[Rendered page images]
***

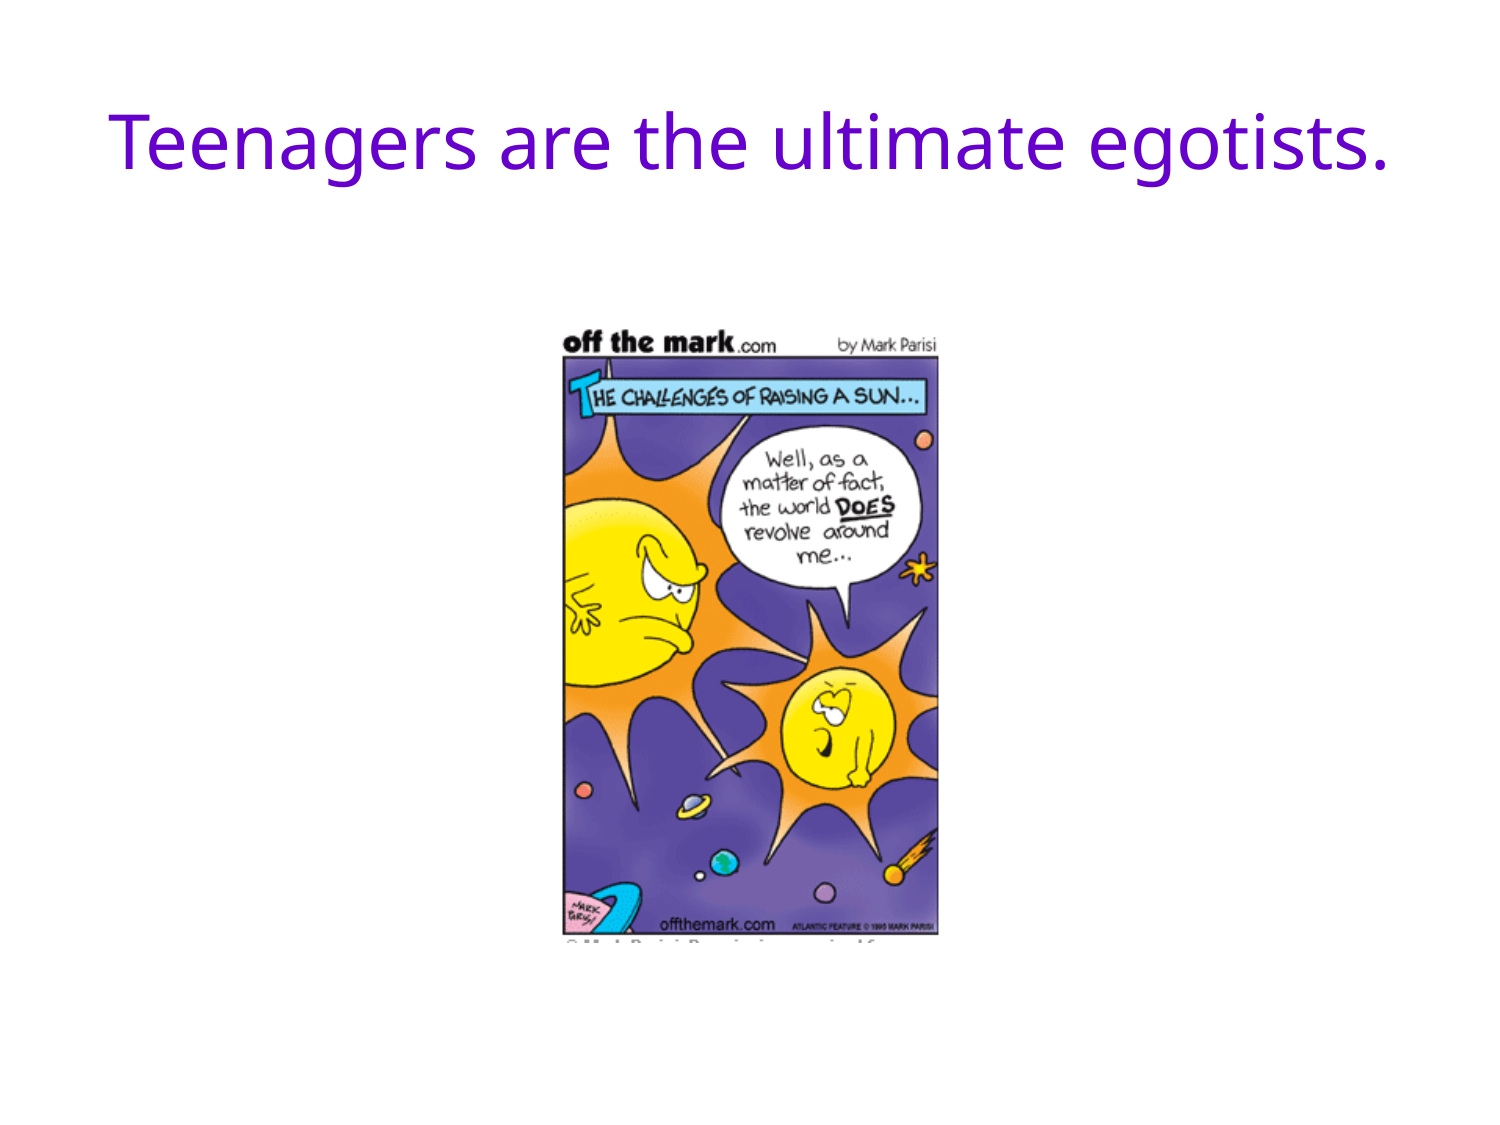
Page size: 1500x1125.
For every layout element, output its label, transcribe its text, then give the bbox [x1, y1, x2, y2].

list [555, 324, 945, 943]
title Teenagers are the ultimate egotists. [75, 45, 1425, 233]
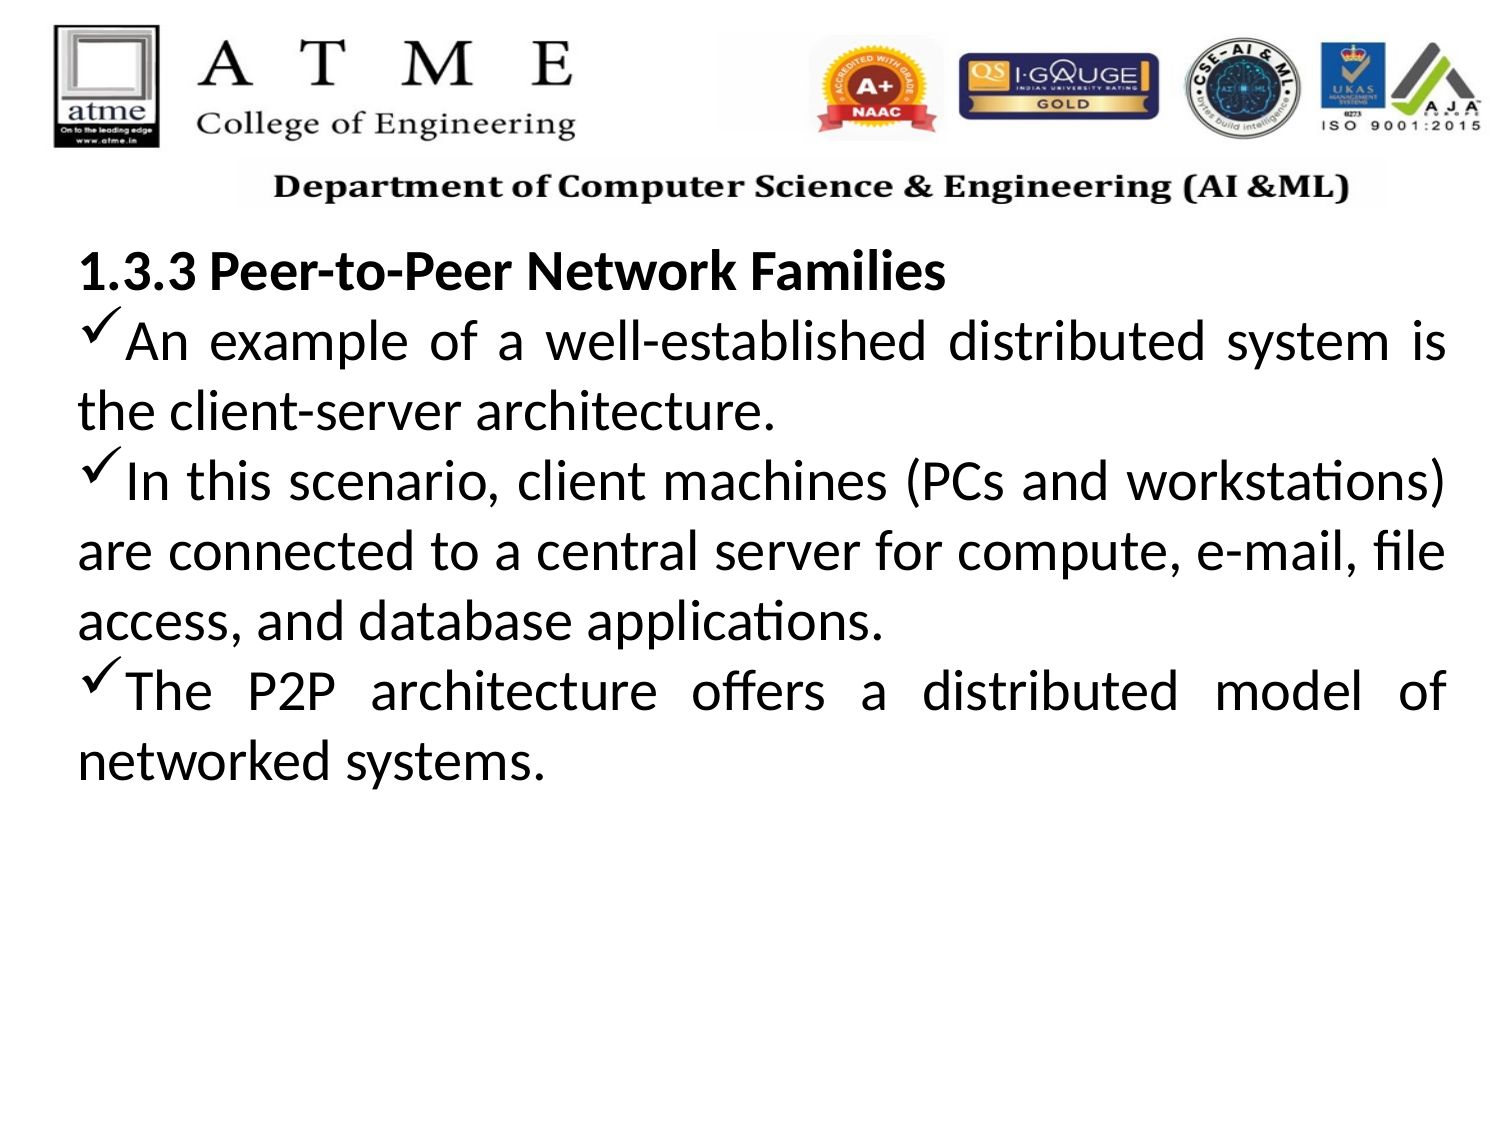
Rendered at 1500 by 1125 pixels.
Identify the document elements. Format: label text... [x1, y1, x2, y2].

picture [24, 0, 1500, 226]
text_box 1.3.3 Peer-to-Peer Network Families An example of a well-established distributed system is the client-server architecture. In this scenario, client machines (PCs and workstations) are connected to a central server for compute, e-mail, file access, and database applications. The P2P architecture offers a distributed model of networked systems. [62, 234, 1463, 800]
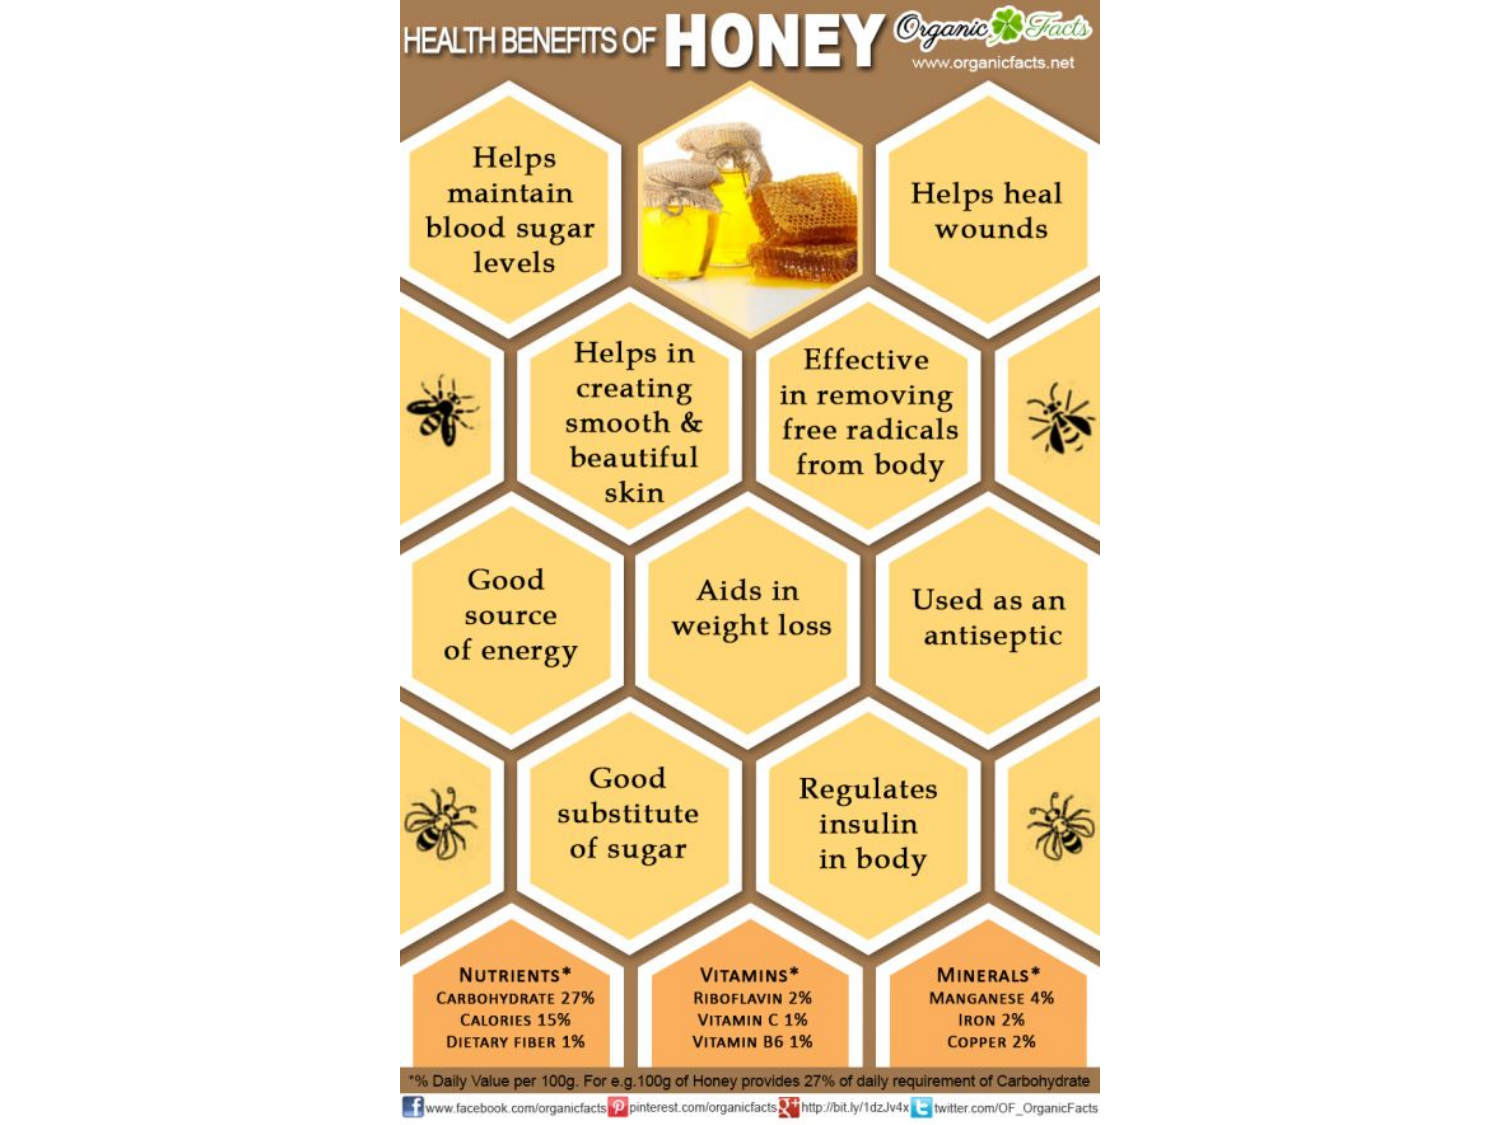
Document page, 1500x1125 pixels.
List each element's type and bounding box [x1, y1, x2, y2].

***

**Exercise directions**
Skip the pictures, then return the rest of the data exactly.

**Problem solution**
Page size: 1500x1125.
For every layout element, output its label, transcribe its text, then give the bbox [x1, y1, x2, y2].

list [555, 324, 945, 943]
title Teenagers are the ultimate egotists. [75, 45, 1425, 233]
Rendered at 1500 by 1125 pixels.
Identify the document elements. Format: label text... [x1, y1, x2, y2].

picture [24, 0, 1500, 226]
text_box 1.3.3 Peer-to-Peer Network Families An example of a well-established distributed system is the client-server architecture. In this scenario, client machines (PCs and workstations) are connected to a central server for compute, e-mail, file access, and database applications. The P2P architecture offers a distributed model of networked systems. [62, 234, 1463, 800]
Document page, 1500x1125 pixels.
List each element's type and bounding box [x1, y1, x2, y2].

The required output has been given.